The Neuroprotective Effects of the Crinoid Natural Compound Rhodoptilometrin in Parkinson's Disease Experimental Models: Implications for ER Stress and Autophagy Modulation.

The pathogenesis of Parkinson's disease (PD) involves cellular processes such as endoplasmic reticulum (ER) stress, unfolded protein response, autophagy imbalance, and apoptosis, and identifying drugs that can regulate these molecular mechanisms may be a potential therapeutic strategy for PD. This study aimed to investigate the potential neuroprotective effects of the marine crinoid-derived natural compound (+)-rhodoptilometrin (RDM). We utilized an in vitro PD experimental model and conducted a biochemical analysis to investigate its potential neuroprotective effects against 6-hydroxydopamine (6-OHDA)-induced toxicity.

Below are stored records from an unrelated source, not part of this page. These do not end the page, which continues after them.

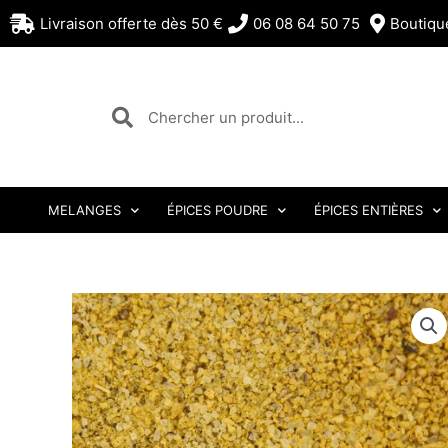
Aller
Livraison offerte dès 50 €
06 08 64 50 75
Boutiqu
au
contenu
Rechercher
Rechercher
MELANGES
ÉPICES POUDRE
ÉPICES ENTIÈRES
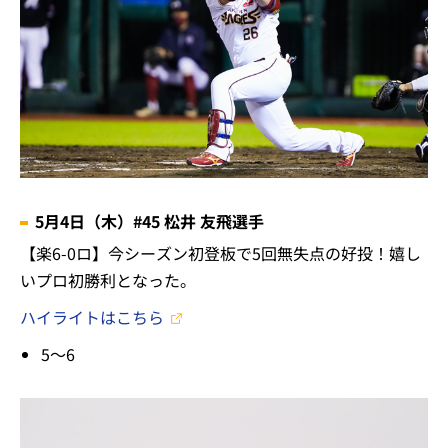
5月4日（木）#45 松井 友飛選手
【楽6-0ロ】今シーズン初登板で5回無失点の好投！嬉し
いプロ初勝利となった。
ハイライトはこちら
5～6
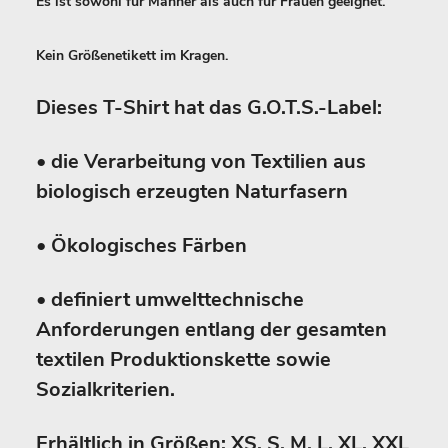
Es ist sowohl für Männer als auch für Frauen geeignet.
Kein Größenetikett im Kragen.
Dieses T-Shirt hat das G.O.T.S.-Label:
• die Verarbeitung von Textilien aus
biologisch erzeugten Naturfasern
• Ökologisches Färben
• definiert umwelttechnische
Anforderungen entlang der gesamten
textilen Produktionskette sowie
Sozialkriterien.
Erhältlich in Größen: XS, S, M, L, XL, XXL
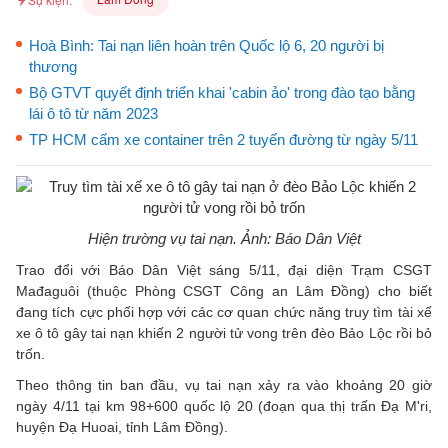
Hoà Bình: Tai nạn liên hoàn trên Quốc lộ 6, 20 người bị
thương
Bộ GTVT quyết định triển khai 'cabin ảo' trong đào tạo bằng
lái ô tô từ năm 2023
TP HCM cấm xe container trên 2 tuyến đường từ ngày 5/11
Hiện trường vụ tai nạn. Ảnh: Báo Dân Việt
Trao đổi với Báo Dân Việt sáng 5/11, đại diện Trạm CSGT
Mađaguôi (thuộc Phòng CSGT Công an Lâm Đồng) cho biết
đang tích cực phối hợp với các cơ quan chức năng truy tìm tài xế
xe ô tô gây tai nạn khiến 2 người tử vong trên đèo Bảo Lộc rồi bỏ
trốn.
Theo thông tin ban đầu, vụ tai nạn xảy ra vào khoảng 20 giờ
ngày 4/11 tại km 98+600 quốc lộ 20 (đoạn qua thị trấn Đạ M'ri,
huyện Đạ Huoai, tỉnh Lâm Đồng).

We also examined its underlying molecular mechanisms, confirmed using the autophagy inhibitor 3-methyladenine. We utilized an in vivo PD model to evaluate motor function and verified the therapeutic effectiveness of the RDM. RDM effectively inhibited apoptosis, reduced ER stress, and enhanced the viability and autophagy of 6-OHDA-induced SH-SY5Y cells. This was evidenced by reductions in GRP78, p-eIF2α/eIF2α, XBP-1s, and C/EBP homologous protein levels alongside enhancements in LC3-related autophagy pathways. In vivo experiments using zebrafish also showed that RDM significantly attenuated the decrease in locomotor activity caused by 6-OHDA, concurrently alleviating GRP78-related ER stress and promoting antiapoptotic BCL2 expression. These findings indicate that RDM exerted neuroprotective effects by attenuating apoptosis, alleviating ER stress, and promoting autophagy pathways. RDM may be a promising antineurodegenerative drug.